What this task involves |
From the first line to the last, give the listing again exactly.

Data section |
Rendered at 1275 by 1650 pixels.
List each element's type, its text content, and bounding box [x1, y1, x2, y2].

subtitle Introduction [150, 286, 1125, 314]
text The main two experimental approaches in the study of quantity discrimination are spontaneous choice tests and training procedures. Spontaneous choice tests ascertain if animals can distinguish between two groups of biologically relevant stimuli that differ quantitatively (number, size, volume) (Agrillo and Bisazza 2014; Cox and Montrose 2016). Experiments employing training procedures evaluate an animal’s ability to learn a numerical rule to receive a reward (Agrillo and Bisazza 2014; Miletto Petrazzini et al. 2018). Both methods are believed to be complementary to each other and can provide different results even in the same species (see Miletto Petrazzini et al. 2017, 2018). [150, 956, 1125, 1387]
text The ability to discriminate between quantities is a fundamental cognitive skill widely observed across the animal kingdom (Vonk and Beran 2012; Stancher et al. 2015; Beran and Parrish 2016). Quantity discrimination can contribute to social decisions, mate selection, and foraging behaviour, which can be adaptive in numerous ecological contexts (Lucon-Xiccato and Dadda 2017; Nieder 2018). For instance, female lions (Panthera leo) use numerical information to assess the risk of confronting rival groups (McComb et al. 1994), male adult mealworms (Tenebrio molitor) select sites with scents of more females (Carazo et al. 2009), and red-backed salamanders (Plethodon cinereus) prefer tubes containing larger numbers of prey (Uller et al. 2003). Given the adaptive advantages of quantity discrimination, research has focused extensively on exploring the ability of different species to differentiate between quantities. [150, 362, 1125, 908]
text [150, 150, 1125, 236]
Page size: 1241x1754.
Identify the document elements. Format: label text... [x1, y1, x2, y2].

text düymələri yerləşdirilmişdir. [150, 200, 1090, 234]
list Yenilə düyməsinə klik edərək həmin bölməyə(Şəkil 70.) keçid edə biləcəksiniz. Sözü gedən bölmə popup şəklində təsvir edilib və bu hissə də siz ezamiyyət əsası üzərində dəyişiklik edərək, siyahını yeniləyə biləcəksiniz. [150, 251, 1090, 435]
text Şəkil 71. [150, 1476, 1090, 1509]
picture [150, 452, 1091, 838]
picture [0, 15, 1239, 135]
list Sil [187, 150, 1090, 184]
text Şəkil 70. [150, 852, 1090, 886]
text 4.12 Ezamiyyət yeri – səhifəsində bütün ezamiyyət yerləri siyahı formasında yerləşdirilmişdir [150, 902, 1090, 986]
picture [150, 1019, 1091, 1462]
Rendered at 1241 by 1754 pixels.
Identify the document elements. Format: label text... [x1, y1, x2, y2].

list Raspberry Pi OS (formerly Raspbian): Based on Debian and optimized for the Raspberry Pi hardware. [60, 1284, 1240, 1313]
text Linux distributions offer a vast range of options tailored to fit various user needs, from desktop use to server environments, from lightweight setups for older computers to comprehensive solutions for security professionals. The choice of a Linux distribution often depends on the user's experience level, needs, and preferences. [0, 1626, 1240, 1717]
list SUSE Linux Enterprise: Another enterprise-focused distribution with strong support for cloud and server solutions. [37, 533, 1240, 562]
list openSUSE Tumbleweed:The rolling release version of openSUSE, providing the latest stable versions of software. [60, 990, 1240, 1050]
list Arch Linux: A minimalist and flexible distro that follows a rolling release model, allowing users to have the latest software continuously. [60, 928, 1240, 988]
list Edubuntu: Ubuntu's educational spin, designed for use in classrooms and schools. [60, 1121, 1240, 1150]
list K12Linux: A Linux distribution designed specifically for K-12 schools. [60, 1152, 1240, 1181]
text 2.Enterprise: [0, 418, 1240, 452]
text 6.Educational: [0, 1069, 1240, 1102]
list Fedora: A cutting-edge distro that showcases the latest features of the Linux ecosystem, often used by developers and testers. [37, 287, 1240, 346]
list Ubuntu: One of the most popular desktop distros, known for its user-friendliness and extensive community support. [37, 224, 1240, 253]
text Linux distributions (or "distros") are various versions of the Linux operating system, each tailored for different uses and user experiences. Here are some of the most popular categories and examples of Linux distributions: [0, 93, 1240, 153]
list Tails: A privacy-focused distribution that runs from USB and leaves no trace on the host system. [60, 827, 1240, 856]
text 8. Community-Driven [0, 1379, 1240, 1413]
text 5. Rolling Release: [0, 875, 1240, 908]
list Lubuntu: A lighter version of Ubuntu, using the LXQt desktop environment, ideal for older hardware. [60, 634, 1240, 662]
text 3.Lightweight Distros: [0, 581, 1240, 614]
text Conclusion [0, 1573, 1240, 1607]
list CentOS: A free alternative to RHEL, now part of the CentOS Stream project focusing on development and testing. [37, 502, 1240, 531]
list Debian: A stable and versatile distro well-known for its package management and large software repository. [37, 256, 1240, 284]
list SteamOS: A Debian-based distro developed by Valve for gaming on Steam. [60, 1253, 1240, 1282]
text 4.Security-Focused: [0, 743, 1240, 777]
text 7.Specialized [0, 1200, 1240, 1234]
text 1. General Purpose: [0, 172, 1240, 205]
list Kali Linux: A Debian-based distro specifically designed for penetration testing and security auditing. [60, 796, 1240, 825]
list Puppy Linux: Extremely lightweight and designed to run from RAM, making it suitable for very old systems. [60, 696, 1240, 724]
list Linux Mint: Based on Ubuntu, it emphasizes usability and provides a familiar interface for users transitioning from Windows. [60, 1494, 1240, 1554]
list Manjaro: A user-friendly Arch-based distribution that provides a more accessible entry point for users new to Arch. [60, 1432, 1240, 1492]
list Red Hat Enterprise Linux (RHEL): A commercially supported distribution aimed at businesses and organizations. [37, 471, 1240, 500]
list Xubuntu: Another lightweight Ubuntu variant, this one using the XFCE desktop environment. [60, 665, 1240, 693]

Final answer |
Rendered at 1275 by 1650 pixels.
List each element's type, its text content, and bounding box [x1, y1, x2, y2].

subtitle Introduction [150, 286, 1125, 314]
text The main two experimental approaches in the study of quantity discrimination are spontaneous choice tests and training procedures. Spontaneous choice tests ascertain if animals can distinguish between two groups of biologically relevant stimuli that differ quantitatively (number, size, volume) (Agrillo and Bisazza 2014; Cox and Montrose 2016). Experiments employing training procedures evaluate an animal’s ability to learn a numerical rule to receive a reward (Agrillo and Bisazza 2014; Miletto Petrazzini et al. 2018). Both methods are believed to be complementary to each other and can provide different results even in the same species (see Miletto Petrazzini et al. 2017, 2018). [150, 956, 1125, 1387]
text The ability to discriminate between quantities is a fundamental cognitive skill widely observed across the animal kingdom (Vonk and Beran 2012; Stancher et al. 2015; Beran and Parrish 2016). Quantity discrimination can contribute to social decisions, mate selection, and foraging behaviour, which can be adaptive in numerous ecological contexts (Lucon-Xiccato and Dadda 2017; Nieder 2018). For instance, female lions (Panthera leo) use numerical information to assess the risk of confronting rival groups (McComb et al. 1994), male adult mealworms (Tenebrio molitor) select sites with scents of more females (Carazo et al. 2009), and red-backed salamanders (Plethodon cinereus) prefer tubes containing larger numbers of prey (Uller et al. 2003). Given the adaptive advantages of quantity discrimination, research has focused extensively on exploring the ability of different species to differentiate between quantities. [150, 362, 1125, 908]
text [150, 150, 1125, 236]
Page size: 1241x1754.
Identify the document elements. Format: label text... [x1, y1, x2, y2].

text düymələri yerləşdirilmişdir. [150, 200, 1090, 234]
list Yenilə düyməsinə klik edərək həmin bölməyə(Şəkil 70.) keçid edə biləcəksiniz. Sözü gedən bölmə popup şəklində təsvir edilib və bu hissə də siz ezamiyyət əsası üzərində dəyişiklik edərək, siyahını yeniləyə biləcəksiniz. [150, 251, 1090, 435]
text Şəkil 71. [150, 1476, 1090, 1509]
picture [150, 452, 1091, 838]
picture [0, 15, 1239, 135]
list Sil [187, 150, 1090, 184]
text Şəkil 70. [150, 852, 1090, 886]
text 4.12 Ezamiyyət yeri – səhifəsində bütün ezamiyyət yerləri siyahı formasında yerləşdirilmişdir [150, 902, 1090, 986]
picture [150, 1019, 1091, 1462]
Rendered at 1241 by 1754 pixels.
Identify the document elements. Format: label text... [x1, y1, x2, y2].

list Raspberry Pi OS (formerly Raspbian): Based on Debian and optimized for the Raspberry Pi hardware. [60, 1284, 1240, 1313]
text Linux distributions offer a vast range of options tailored to fit various user needs, from desktop use to server environments, from lightweight setups for older computers to comprehensive solutions for security professionals. The choice of a Linux distribution often depends on the user's experience level, needs, and preferences. [0, 1626, 1240, 1717]
list SUSE Linux Enterprise: Another enterprise-focused distribution with strong support for cloud and server solutions. [37, 533, 1240, 562]
list openSUSE Tumbleweed:The rolling release version of openSUSE, providing the latest stable versions of software. [60, 990, 1240, 1050]
list Arch Linux: A minimalist and flexible distro that follows a rolling release model, allowing users to have the latest software continuously. [60, 928, 1240, 988]
list Edubuntu: Ubuntu's educational spin, designed for use in classrooms and schools. [60, 1121, 1240, 1150]
list K12Linux: A Linux distribution designed specifically for K-12 schools. [60, 1152, 1240, 1181]
text 2.Enterprise: [0, 418, 1240, 452]
text 6.Educational: [0, 1069, 1240, 1102]
list Fedora: A cutting-edge distro that showcases the latest features of the Linux ecosystem, often used by developers and testers. [37, 287, 1240, 346]
list Ubuntu: One of the most popular desktop distros, known for its user-friendliness and extensive community support. [37, 224, 1240, 253]
text Linux distributions (or "distros") are various versions of the Linux operating system, each tailored for different uses and user experiences. Here are some of the most popular categories and examples of Linux distributions: [0, 93, 1240, 153]
list Tails: A privacy-focused distribution that runs from USB and leaves no trace on the host system. [60, 827, 1240, 856]
text 8. Community-Driven [0, 1379, 1240, 1413]
text 5. Rolling Release: [0, 875, 1240, 908]
list Lubuntu: A lighter version of Ubuntu, using the LXQt desktop environment, ideal for older hardware. [60, 634, 1240, 662]
text 3.Lightweight Distros: [0, 581, 1240, 614]
text Conclusion [0, 1573, 1240, 1607]
list CentOS: A free alternative to RHEL, now part of the CentOS Stream project focusing on development and testing. [37, 502, 1240, 531]
list Debian: A stable and versatile distro well-known for its package management and large software repository. [37, 256, 1240, 284]
list SteamOS: A Debian-based distro developed by Valve for gaming on Steam. [60, 1253, 1240, 1282]
text 4.Security-Focused: [0, 743, 1240, 777]
text 7.Specialized [0, 1200, 1240, 1234]
text 1. General Purpose: [0, 172, 1240, 205]
list Kali Linux: A Debian-based distro specifically designed for penetration testing and security auditing. [60, 796, 1240, 825]
list Puppy Linux: Extremely lightweight and designed to run from RAM, making it suitable for very old systems. [60, 696, 1240, 724]
list Linux Mint: Based on Ubuntu, it emphasizes usability and provides a familiar interface for users transitioning from Windows. [60, 1494, 1240, 1554]
list Manjaro: A user-friendly Arch-based distribution that provides a more accessible entry point for users new to Arch. [60, 1432, 1240, 1492]
list Red Hat Enterprise Linux (RHEL): A commercially supported distribution aimed at businesses and organizations. [37, 471, 1240, 500]
list Xubuntu: Another lightweight Ubuntu variant, this one using the XFCE desktop environment. [60, 665, 1240, 693]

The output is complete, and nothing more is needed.